Assignment
Every line of the data should be output word for word.
------ Available records
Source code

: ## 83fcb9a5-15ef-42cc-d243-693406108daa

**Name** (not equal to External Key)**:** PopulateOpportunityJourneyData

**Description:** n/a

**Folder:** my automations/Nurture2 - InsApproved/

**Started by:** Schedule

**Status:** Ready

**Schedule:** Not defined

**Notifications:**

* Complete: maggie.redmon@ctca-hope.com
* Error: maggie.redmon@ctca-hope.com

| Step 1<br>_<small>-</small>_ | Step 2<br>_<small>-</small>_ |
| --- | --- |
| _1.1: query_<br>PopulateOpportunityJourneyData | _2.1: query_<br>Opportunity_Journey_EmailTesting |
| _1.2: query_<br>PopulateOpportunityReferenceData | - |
------------
Completed task
Source code

: ## 83fcb9a5-15ef-42cc-d243-693406108daa

**Name** (not equal to External Key)**:** PopulateOpportunityJourneyData

**Description:** n/a

**Folder:** my automations/Nurture2 - InsApproved/

**Started by:** Schedule

**Status:** Ready

**Schedule:** Not defined

**Notifications:**

* Complete: maggie.redmon@ctca-hope.com
* Error: maggie.redmon@ctca-hope.com

| Step 1<br>_<small>-</small>_ | Step 2<br>_<small>-</small>_ |
| --- | --- |
| _1.1: query_<br>PopulateOpportunityJourneyData | _2.1: query_<br>Opportunity_Journey_EmailTesting |
| _1.2: query_<br>PopulateOpportunityReferenceData | - |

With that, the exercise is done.